Analysis of the subtilisin K2 model generated by SWISS-MODEL indicated good results, and the model was subsequently employed for molecular docking studies, with fibrin serving as the substrate. This result is important with respect to the different sources and fermentation methods of natto in Japan and moromi in Indonesia. To date, nattokinase-like enzymes with high fibrin-degrading activities have not been reported anywhere except Japan, and this study is the first to show a nattokinase-like enzyme from Indonesia.

At present, there is no report describing a molecular docking analysis between nattokinase and fibrin, with fibrin serving as the substrate. Mohanasrinivasan et al. [47] reported a molecular docking analysis between nattokinase and fibrinogen. Ferrall-Fairbanks et al. [48] also reported a molecular docking analysis between other fibrin-degrading enzymes, namely, cysteine cathepsins (cathepsins K, L, and S) and the fibrinogen α, β, and γ chains, while Zheng et al. [49] docked nattokinase with ligands (substrate model), such as a chromogenic substrate for plasmin (H-D-VLK-pNA) and a streptokinase-activated plasminogen (Suc-AAPF-pNA).

Therefore, this molecular docking study, which demonstrates a strong interaction between a food-derived fibrin-degrading enzyme (subtilisin K2) from Indonesian B. subtilis K2 and its fibrin substrate, represents an important addition to the current body of knowledge concerning enzymes that are capable of interacting with and digesting fibrin, and this enzyme may have potential as a treatment for thrombus.

Ezat et al. [50] reported that overall, molecular docking analysis can be employed to probe the interactions between molecules and proteins at the atomic level to characterize the behavior of molecules in the binding sites of target proteins and to explain fundamental biochemical processes. The molecular docking approach between fibrin-degrading enzymes and specific substrates, such as fibrin and fibrinogen, attempts to predict the mechanism of action employed fibrin-degrading enzymes against thrombi. Mohanasrinivasan et al. [47] docked nattokinase and fibrinogen to determine the structural basis of nattokinase and fibrinogen interaction and to identify the best binding mode; Zheng et al. [49] also docked nattokinase structure with other ligands (a chromogenic substrate for plasmin and a streptokinase-activated plasminogen) to elucidate the relation between the structure and function of nattokinase; and Ferrall-Fairbanks et al. [48] performed molecular docking analysis to investigate potential binding interactions and sites of hydrolysis between cathepsins K, L, and S and fibrinogen.

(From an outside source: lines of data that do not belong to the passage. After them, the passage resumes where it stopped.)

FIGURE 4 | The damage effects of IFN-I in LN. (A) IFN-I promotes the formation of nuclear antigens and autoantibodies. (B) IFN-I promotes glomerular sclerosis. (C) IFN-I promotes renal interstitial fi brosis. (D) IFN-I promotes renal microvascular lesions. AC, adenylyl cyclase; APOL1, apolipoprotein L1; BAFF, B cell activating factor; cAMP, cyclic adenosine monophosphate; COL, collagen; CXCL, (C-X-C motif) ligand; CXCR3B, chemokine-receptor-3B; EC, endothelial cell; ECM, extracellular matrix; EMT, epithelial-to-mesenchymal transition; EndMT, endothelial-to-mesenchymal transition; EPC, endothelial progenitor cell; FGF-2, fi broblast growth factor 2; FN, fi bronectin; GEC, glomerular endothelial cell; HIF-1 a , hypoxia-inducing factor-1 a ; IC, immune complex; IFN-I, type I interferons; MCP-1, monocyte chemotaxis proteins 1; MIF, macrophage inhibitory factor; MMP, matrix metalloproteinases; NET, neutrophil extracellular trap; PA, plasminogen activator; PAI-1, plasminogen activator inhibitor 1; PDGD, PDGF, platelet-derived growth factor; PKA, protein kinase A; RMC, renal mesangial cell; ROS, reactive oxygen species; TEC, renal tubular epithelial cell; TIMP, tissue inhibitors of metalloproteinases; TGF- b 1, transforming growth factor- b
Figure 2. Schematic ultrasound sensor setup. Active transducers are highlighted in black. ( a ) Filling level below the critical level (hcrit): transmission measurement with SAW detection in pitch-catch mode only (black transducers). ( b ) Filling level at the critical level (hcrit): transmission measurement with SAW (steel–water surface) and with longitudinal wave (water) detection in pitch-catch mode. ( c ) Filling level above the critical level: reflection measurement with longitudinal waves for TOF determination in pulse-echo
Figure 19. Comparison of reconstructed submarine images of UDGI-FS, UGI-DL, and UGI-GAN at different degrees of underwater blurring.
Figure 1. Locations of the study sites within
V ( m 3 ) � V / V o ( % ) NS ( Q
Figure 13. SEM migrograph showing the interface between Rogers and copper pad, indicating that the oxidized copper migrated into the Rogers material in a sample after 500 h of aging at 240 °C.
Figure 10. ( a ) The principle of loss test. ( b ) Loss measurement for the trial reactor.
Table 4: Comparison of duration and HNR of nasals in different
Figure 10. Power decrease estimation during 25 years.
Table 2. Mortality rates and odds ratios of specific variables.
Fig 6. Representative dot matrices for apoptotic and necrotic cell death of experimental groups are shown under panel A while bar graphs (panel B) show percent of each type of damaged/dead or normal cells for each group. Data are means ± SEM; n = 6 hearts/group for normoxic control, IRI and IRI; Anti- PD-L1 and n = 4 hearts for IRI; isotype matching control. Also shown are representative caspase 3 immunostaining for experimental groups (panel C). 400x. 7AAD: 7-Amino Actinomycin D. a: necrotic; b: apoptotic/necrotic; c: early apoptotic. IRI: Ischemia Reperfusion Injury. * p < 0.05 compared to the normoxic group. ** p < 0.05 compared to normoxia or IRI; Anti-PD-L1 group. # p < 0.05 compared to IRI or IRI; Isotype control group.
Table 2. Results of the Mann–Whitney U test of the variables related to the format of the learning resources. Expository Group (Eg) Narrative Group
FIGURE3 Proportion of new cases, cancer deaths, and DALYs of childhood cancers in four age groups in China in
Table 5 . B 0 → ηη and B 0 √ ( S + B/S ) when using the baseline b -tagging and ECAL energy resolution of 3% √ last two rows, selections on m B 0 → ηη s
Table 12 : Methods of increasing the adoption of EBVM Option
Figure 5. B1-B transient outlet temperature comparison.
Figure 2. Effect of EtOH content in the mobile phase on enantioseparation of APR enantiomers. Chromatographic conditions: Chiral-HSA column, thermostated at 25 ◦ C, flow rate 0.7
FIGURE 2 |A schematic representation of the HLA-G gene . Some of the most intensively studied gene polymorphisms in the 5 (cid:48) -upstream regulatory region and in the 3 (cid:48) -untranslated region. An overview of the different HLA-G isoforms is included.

Limitation in our study presently is that purification of the fibrin degrading enzmye from B. subtilis K2 of Moromi for physicochemical characterization has not been completed. This aspect would be included in our future work.

Conclusion

Structural analysis demonstrated that the fibrinolytic protease subtilisin K2 is a serine protease with a typical catalytic triad (Asp, His, Ser). The presence of a high extinction coefficient, low instability index, high aliphatic index and low GRAVY value imply that this enzyme is highly thermostable and has excellent solubility in water. Based on the results of the docking studies, it is concluded that subtilisin K2 and fibrin substrate have an extended binding pattern and interact with the crucial residues important for enzyme activity. Molecular docking also indicated a strong interaction between the two compounds, with negative ΔG (high binding affinity) (− 19.4 kcal/mol) and low Kd values (6.3E-15 M) being observed. The strong interactions between this enzyme and its fibrin substrate demonstrate that fibrin can be rapidly degraded by this enzyme, suggesting its application as a treatment for thrombus diseases.